If your speaker can’t tell a joke to save their life, then don’t make them. If they can’t make an offhand remark sound anything but stilted and rehearsed, don’t make them deliver one. If their strength is anecdotes concluding with a wry observation more likely to inspire a chuckle than a guffaw, then write those. Play to your speaker’s strengths.

Respect your speaker’s comfort zone.

Sometimes there are instances when I’ll push a speaker, but I won’t fight for a joke—not anymore. Just a note of unease is enough to make an audience lose confidence in the joke, and once that happens, confidence in the speaker is next to go.

Conversely, a joke delivered with confidence lets an audience relax, feeling as though they’re in good hands, and gives your speaker a welcome burst of positive energy.
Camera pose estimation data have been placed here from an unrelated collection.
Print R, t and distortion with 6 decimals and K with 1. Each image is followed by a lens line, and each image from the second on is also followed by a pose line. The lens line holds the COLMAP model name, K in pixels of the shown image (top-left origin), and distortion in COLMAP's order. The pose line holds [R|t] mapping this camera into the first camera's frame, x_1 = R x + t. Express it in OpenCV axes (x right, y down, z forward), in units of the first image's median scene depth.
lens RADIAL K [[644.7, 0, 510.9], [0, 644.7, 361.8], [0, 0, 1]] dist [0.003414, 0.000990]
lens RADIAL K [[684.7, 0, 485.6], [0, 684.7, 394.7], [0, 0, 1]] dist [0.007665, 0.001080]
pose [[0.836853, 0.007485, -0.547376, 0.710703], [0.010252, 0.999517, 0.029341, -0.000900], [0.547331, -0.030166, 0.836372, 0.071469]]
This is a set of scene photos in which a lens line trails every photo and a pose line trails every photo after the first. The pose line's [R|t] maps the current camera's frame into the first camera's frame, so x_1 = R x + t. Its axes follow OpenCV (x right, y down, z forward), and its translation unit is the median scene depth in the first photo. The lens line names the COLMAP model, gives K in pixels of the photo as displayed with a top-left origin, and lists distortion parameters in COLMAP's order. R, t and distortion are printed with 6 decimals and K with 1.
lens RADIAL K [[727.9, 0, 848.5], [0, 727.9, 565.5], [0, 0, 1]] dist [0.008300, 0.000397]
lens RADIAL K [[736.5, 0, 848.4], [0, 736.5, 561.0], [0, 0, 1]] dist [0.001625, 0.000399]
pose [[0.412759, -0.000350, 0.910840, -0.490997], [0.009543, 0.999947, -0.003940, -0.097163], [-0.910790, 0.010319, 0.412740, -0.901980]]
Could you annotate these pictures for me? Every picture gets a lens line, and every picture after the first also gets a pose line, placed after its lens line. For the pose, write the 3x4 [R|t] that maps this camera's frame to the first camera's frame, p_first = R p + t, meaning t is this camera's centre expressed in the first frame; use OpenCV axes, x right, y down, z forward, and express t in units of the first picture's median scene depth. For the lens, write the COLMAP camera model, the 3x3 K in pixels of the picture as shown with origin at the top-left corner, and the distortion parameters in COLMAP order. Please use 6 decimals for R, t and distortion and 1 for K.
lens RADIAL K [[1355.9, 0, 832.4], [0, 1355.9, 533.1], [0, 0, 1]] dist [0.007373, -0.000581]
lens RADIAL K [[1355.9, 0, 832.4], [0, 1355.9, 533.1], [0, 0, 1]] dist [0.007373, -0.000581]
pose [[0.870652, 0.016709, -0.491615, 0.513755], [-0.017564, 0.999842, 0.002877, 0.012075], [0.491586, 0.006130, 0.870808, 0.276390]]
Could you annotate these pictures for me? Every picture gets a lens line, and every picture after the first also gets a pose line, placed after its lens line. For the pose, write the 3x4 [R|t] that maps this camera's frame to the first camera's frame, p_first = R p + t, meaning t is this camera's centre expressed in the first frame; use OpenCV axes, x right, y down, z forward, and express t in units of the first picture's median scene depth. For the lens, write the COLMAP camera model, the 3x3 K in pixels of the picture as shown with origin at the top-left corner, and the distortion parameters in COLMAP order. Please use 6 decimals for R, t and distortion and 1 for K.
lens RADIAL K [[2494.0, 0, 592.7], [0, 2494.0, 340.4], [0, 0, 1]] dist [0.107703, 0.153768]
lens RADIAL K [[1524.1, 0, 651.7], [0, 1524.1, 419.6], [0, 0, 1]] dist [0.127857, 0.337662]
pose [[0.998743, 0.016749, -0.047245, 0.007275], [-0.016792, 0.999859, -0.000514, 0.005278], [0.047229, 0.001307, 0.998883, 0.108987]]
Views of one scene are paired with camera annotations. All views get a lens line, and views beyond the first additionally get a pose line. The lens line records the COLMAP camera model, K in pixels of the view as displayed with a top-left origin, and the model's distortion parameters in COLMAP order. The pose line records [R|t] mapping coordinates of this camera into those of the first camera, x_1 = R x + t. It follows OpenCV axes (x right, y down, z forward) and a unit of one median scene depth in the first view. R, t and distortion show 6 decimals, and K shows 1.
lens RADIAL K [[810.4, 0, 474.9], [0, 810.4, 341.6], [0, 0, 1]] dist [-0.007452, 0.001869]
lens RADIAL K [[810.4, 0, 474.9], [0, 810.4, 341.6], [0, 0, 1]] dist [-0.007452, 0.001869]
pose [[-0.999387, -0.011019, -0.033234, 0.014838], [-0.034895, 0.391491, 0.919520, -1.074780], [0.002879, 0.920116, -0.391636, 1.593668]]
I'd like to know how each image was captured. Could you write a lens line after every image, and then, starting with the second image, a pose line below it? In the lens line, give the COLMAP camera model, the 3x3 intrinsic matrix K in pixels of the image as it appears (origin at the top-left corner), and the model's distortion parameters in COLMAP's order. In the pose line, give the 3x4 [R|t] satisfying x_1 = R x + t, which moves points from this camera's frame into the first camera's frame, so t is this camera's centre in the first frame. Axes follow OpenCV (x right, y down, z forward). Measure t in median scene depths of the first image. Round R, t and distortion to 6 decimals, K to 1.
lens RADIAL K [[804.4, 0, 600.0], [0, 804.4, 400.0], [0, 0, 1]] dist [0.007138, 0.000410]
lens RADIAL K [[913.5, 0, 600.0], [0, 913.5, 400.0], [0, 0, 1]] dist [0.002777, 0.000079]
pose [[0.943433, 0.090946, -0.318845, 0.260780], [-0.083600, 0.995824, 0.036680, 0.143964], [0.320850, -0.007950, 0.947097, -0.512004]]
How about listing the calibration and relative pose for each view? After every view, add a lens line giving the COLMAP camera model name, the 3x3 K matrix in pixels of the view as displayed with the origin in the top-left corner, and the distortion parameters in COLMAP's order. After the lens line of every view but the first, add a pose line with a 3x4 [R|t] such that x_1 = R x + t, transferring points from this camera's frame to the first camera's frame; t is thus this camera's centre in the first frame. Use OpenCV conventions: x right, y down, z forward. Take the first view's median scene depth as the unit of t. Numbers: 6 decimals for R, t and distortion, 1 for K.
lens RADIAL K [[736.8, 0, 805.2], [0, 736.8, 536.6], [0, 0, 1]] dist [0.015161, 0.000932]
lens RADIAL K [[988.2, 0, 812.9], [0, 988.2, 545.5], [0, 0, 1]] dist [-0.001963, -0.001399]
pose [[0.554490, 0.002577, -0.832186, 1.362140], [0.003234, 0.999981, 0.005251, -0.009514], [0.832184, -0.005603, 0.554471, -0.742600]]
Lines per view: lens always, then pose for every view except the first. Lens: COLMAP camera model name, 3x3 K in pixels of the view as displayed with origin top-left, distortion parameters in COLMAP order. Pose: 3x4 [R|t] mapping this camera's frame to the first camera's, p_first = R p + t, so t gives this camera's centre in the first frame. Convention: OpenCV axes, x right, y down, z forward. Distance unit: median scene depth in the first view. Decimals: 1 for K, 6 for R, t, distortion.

Respect your audience’s comfort zone.

Humor often pushes boundaries, helping you to move an audience to see things in a new way. It’s probably the most powerful way to break down walls between speaker and listener.

As powerful as that is, it’s also dangerous; push just a little too far, and instead of laughter and self-revelation, you’ll get silence broken only by the rustle of awkward squirming. Push any further, and it’s torches and pitchforks-or, worse, hostile tweets.

Know your audience’s sense of humor.

Comedians know that material that kills with a college crowd might well get cricket noises in Las Vegas, and vice versa. Keep the tone and language consistent with your speaker’s sense of humor.

Use reference points that they’ll relate to: pop culture jokes that reflect the music, TV and other entertainment media they watch and listen to, for example. (My wife has finally convinced me that many 20-somethings aren’t conversant with the “Friends” oeuvre. Tragic.)

Fit the occasion.

You want your joke to fit your speech well. Too many speakers, told to open with a joke, shoehorn in something about a farmer and a prairie dog on a golf course.

Does your speech to a room full of pipe-fitters need a joke about four-inch flange-spreaders? No, but (a) if you have one, I’m impressed and a little frightened, and (b) whatever jokes you do tell should resonate with the theme and message of your speech.

Advance the narrative.

Make your joke carry its own weight. Even if it gets a good laugh, if it stops the flow of your speech dead, then it’s done more harm than good. Call out something intrinsic to the joke that reinforces the point you’ve made or leads you into the next section of your speech.

Pace yourself.

Make sure the joke fits in with the emotional rhythm and pace of the speech. Jokes provide a release of tension, and a joke can stall you if you’re building to a crescendo. The exception is when the crescendo is itself a joke; laughter can build on laughter marvelously.

Some laughs aren’t worth it.

No ethnic “humor.” No sexism. No homophobia. If there’s a chance your joke will be mistaken for something offensive if it’s taken out of context or if someone tunes in halfway through, cut it.

If you have to set out an elaborate rationale for the joke’s acceptability, cut it. If your description of the joke includes the word “harmless,” cut it. If you have a faint inkling that your joke’s a little raunchy for this crowd, cut it.

You’re writing for a speaker, and artistic performance risks that a standup comic might take aren’t the goal here. Neither your speech nor the audience is served by an offensive joke, whether it’s intentionally so or not.

Be kind.

Good-natured jokes are the likeliest to endear you to an audience without alienating them, but it’s the jabs that people most often remember. Jokes can be sharply critical without being mean. The moment you come off as bullying or hitting someone when they’re already down, you’ll lose your audience—and you probably won’t get them back.

If, however, you can tell even a critical joke with grace and clear good will, then you’re well on your way to building a solid, durable relationship with your audience—the kind that keeps them listening long after the punchline.